3. Sensitizing troponin-C to the effects of calcium.
4. Phosphorylating L-type calcium channels. This will increase their permeability to calcium, allowing more calcium into the myocyte cells, increasing contractility.
5. An abrupt increase in afterload enhances myocardial contractility and prolongs systolic ejection time through the Anrep effect. This response involves a two-phase recruitment of myosin from resting states to contraction-ready configurations, boosting the heart's contractile force.
6. An increase in heart rate also stimulates inotropy (Bowditch effect; treppe; frequency-dependent inotropy). This is probably due to the inability of Na^{+}/K^{+}-ATPase to keep up with the sodium influx at the higher frequency of action potentials at elevated heart rates
7. Drugs. Drugs like digitalis can act as a positive inotropic agent by inhibiting the Na^{+}/K^{+} pump. High Na^{+} concentration gradient is necessary to pump out sarcoplasmic calcium via the Na^{+}/Ca^{++} antiporter. Inhibition of the Na^{+}/K^{+} causes extra sodium to accumulate inside the cell. The buildup the Na^{+} concentration inside the cell will cause the gradient from inside the cell to the outside of the cell to decrease slightly. This action will make it more difficult for calcium to leave the cell via the Na^{+}/Ca^{++} antiporter.
8. Increase the amount of calcium in the sarcoplasm. More calcium available for Troponin to use will increase the force developed.

Decreasing contractility is done primarily by decreasing the influx of calcium or maintaining lower calcium levels in the cytosol of cardiac myocytes during an action potential. This is done by a number of mechanisms:

1. Parasympathetic activation.
2. If the heart is experiencing anoxia, hypercapnia (increased CO_{2}) or acidosis, the heart cells will enter a state of dysfunction and not work properly. Correct sarcomere crossbridges will not form the heart becomes less efficient (leading to myocardial failure).
3. Loss of parts of the myocardium. Heart attack can cause a section of the ventricular wall dies off, that portion cannot contract and there is less force developed during systole.

==Inotropy==
A measurable relative increase in contractility is a property of the myocardium similar to the term "inotropy". Contractility may be iatrogenically altered by the administration of inotropic agents. Drugs that positively render the effects of catecholamines such as norepinephrine and epinephrine that enhance contractility are considered to have a positive inotropic effect. The ancient herbal remedy digitalis appears to have both inotropic and chronotropic properties that have been recorded encyclopedically for centuries and it remains advantageous today.

==Model as a contributing factor==
Under one existing model , the five factors of myocardial performance are considered to be
- Heart rate
- Conduction velocity
- Preload
- Afterload
- Contractility

By this model, if myocardial performance changes while preload, afterload, heart rate, and conduction velocity are all held constant, then the change in performance must be due to a change in contractility. However, changes in contractility alone generally do not occur. Other examples:
- An increase in sympathetic stimulation to the heart increases contractility and heart rate.
- An increase in contractility tends to increase stroke volume and thus a secondary increase in preload.
- An increase in preload results in an increased force of contraction by Starling's law of the heart; this does not require a change in contractility.
- An increase in afterload will increase contractility (through the Anrep effect).
- An increase in heart rate will increase contractility (through the Bowditch effect).

* _Tasks and exercises_
(a) Under the model described in the excerpt on cardiac contractility, what are the five factors of myocardial performance?
(b) Write out the excerpt on cardiac contractility from "3. Sensitizing troponin-C" to "cells, increasing contractility.".
You will not need the records.

* _Given data_
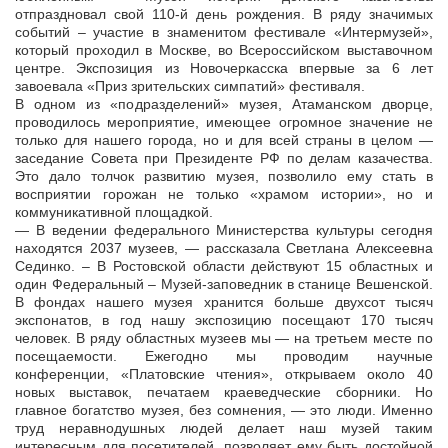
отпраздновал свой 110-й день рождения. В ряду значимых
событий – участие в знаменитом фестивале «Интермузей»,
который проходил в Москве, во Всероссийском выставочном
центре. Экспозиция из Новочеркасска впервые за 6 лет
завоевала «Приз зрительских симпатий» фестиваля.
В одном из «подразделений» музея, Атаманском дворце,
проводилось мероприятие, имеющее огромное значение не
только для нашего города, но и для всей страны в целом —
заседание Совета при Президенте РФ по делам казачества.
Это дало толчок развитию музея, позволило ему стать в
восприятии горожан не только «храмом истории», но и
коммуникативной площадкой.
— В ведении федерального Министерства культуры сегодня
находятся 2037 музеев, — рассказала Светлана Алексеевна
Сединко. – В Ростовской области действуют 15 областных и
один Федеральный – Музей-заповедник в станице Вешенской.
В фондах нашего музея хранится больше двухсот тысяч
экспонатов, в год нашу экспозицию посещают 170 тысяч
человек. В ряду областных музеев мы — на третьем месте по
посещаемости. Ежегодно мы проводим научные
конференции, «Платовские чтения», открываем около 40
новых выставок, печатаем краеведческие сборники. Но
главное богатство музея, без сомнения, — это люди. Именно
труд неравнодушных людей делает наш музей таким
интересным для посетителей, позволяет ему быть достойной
* * *
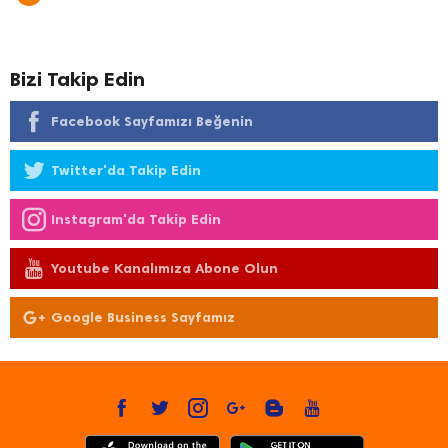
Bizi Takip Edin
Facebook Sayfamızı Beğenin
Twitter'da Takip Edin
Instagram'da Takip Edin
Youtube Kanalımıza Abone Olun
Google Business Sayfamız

* _Results_
(a) Heart rate, conduction velocity, preload, afterload, and contractility.

(b)
3. Sensitizing troponin-C to the effects of calcium.
4. Phosphorylating L-type calcium channels. This will increase their permeability to calcium, allowing more calcium into the myocyte cells, increasing contractility.